- Opening Delimiter -

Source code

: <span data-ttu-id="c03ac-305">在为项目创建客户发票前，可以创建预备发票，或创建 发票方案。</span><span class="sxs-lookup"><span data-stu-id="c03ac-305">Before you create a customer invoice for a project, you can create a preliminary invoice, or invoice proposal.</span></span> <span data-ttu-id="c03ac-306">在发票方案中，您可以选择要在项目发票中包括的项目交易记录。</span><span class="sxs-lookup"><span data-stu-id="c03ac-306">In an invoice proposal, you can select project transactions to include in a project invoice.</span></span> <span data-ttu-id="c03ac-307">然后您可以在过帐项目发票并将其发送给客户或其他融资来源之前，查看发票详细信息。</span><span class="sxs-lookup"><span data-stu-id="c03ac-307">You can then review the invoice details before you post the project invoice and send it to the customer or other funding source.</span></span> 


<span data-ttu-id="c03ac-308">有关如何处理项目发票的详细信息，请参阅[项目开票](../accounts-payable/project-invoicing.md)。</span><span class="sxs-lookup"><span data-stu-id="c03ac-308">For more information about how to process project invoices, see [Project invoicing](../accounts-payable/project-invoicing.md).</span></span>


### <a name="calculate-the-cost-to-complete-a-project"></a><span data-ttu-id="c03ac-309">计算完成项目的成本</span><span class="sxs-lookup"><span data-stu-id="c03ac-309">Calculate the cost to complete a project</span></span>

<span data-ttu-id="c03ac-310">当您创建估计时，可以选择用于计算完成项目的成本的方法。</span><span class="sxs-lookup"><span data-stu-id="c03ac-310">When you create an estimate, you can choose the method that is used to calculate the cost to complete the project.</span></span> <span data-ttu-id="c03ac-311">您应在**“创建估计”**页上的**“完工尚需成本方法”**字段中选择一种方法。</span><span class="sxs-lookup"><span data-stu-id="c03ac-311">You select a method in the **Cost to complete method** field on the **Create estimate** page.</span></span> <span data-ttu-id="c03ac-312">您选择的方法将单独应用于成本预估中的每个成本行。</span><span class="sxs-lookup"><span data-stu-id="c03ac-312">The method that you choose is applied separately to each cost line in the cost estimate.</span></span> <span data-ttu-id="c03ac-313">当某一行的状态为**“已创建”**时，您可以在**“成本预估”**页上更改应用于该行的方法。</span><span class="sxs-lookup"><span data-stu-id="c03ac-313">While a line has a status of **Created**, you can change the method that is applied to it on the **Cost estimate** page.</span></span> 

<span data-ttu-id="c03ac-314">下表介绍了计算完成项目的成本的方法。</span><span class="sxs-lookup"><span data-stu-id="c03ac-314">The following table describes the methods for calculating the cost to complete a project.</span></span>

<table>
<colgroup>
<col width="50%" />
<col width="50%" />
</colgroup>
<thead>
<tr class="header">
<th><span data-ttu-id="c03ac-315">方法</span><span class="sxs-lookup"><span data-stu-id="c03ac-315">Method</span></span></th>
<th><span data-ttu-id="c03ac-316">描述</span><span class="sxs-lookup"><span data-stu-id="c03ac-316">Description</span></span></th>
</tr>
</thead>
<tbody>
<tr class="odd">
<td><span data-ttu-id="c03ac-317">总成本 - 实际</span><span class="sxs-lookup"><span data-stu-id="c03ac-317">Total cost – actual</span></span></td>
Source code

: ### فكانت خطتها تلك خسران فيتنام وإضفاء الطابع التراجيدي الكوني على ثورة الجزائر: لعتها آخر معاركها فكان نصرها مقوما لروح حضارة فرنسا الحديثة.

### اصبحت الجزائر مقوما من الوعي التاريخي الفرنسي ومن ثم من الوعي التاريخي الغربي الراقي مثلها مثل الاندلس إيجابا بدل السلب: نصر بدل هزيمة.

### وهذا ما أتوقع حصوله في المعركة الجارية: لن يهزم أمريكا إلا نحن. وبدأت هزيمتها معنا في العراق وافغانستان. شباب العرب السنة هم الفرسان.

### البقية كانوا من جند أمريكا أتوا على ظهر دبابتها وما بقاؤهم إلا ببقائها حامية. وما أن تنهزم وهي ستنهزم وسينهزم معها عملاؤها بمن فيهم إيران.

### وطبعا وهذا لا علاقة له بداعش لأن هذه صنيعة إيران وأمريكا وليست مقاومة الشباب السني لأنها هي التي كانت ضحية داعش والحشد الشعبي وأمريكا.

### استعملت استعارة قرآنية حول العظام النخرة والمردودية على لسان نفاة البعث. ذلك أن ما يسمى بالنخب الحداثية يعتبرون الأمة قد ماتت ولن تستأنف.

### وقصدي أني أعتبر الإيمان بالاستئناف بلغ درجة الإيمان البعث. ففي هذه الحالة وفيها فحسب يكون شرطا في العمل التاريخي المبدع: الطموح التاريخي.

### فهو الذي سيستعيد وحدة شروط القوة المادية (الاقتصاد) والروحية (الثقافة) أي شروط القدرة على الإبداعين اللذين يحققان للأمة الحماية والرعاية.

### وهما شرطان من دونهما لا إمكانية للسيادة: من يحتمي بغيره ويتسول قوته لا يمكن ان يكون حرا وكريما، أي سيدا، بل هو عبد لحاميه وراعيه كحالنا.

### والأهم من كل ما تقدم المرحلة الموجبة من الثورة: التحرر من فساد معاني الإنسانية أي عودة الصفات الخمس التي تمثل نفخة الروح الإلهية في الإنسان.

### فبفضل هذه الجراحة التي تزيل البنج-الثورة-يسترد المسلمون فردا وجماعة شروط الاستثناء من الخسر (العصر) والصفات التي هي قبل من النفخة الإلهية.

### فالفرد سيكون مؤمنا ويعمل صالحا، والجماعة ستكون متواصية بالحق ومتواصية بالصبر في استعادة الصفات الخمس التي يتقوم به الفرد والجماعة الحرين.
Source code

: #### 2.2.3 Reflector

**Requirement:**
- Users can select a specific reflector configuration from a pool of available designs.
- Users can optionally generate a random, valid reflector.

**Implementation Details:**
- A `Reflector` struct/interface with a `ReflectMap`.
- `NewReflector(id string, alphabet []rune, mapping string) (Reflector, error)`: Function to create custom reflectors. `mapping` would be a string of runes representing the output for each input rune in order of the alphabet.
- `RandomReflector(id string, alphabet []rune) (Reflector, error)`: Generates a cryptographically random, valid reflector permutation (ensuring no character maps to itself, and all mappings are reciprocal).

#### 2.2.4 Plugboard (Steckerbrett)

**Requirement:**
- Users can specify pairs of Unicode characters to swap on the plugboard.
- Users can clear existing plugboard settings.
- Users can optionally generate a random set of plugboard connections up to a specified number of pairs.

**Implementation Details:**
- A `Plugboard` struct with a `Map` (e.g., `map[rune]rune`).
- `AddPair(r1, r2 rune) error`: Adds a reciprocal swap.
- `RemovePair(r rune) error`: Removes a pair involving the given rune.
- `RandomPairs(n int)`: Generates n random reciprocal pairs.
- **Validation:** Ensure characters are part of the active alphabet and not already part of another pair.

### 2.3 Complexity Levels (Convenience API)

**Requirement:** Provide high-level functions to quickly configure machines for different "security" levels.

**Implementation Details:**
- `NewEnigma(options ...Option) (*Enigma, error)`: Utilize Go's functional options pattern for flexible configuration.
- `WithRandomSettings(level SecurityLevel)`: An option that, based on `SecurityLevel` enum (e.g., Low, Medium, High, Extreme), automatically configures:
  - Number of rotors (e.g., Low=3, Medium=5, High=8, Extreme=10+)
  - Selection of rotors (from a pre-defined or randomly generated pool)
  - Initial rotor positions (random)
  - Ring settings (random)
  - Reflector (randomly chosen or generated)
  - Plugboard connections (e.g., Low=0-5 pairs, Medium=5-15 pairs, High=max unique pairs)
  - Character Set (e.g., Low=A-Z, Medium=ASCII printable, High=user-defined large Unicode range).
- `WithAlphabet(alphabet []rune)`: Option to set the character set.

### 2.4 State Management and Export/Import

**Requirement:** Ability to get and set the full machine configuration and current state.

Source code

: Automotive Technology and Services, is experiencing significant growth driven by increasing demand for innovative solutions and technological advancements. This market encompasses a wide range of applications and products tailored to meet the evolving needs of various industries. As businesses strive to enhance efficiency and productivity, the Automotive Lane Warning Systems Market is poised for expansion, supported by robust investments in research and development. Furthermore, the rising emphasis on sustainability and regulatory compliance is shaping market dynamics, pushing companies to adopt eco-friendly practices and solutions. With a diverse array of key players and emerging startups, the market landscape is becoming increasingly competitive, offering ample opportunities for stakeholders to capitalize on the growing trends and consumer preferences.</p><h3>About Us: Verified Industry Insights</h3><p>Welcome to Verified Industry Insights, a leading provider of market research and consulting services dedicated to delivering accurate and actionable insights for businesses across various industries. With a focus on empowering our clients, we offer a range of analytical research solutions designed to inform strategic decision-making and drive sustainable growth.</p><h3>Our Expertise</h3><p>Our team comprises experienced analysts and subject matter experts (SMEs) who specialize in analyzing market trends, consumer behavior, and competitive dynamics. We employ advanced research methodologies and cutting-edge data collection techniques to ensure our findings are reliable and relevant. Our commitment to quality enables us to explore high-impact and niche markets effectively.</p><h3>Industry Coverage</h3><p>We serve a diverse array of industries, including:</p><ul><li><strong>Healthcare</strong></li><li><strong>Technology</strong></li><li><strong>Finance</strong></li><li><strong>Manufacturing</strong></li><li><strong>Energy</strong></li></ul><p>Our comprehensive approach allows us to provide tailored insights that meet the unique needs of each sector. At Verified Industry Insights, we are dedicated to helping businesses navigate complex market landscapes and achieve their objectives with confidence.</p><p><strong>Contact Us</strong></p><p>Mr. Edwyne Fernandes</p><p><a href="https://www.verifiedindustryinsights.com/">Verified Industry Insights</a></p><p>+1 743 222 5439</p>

- Closing Delimiter -

**Directions**
Copy out each line of the data above, exactly, if it lies between the line holding "حضارة فرنسا الحديثة." and the line holding "### والأهم من", inclusive; copy no other line.

**Reply to the exercise**
: ### فكانت خطتها تلك خسران فيتنام وإضفاء الطابع التراجيدي الكوني على ثورة الجزائر: لعتها آخر معاركها فكان نصرها مقوما لروح حضارة فرنسا الحديثة.

### اصبحت الجزائر مقوما من الوعي التاريخي الفرنسي ومن ثم من الوعي التاريخي الغربي الراقي مثلها مثل الاندلس إيجابا بدل السلب: نصر بدل هزيمة.

### وهذا ما أتوقع حصوله في المعركة الجارية: لن يهزم أمريكا إلا نحن. وبدأت هزيمتها معنا في العراق وافغانستان. شباب العرب السنة هم الفرسان.

### البقية كانوا من جند أمريكا أتوا على ظهر دبابتها وما بقاؤهم إلا ببقائها حامية. وما أن تنهزم وهي ستنهزم وسينهزم معها عملاؤها بمن فيهم إيران.

### وطبعا وهذا لا علاقة له بداعش لأن هذه صنيعة إيران وأمريكا وليست مقاومة الشباب السني لأنها هي التي كانت ضحية داعش والحشد الشعبي وأمريكا.

### استعملت استعارة قرآنية حول العظام النخرة والمردودية على لسان نفاة البعث. ذلك أن ما يسمى بالنخب الحداثية يعتبرون الأمة قد ماتت ولن تستأنف.

### وقصدي أني أعتبر الإيمان بالاستئناف بلغ درجة الإيمان البعث. ففي هذه الحالة وفيها فحسب يكون شرطا في العمل التاريخي المبدع: الطموح التاريخي.

### فهو الذي سيستعيد وحدة شروط القوة المادية (الاقتصاد) والروحية (الثقافة) أي شروط القدرة على الإبداعين اللذين يحققان للأمة الحماية والرعاية.

### وهما شرطان من دونهما لا إمكانية للسيادة: من يحتمي بغيره ويتسول قوته لا يمكن ان يكون حرا وكريما، أي سيدا، بل هو عبد لحاميه وراعيه كحالنا.

### والأهم من كل ما تقدم المرحلة الموجبة من الثورة: التحرر من فساد معاني الإنسانية أي عودة الصفات الخمس التي تمثل نفخة الروح الإلهية في الإنسان.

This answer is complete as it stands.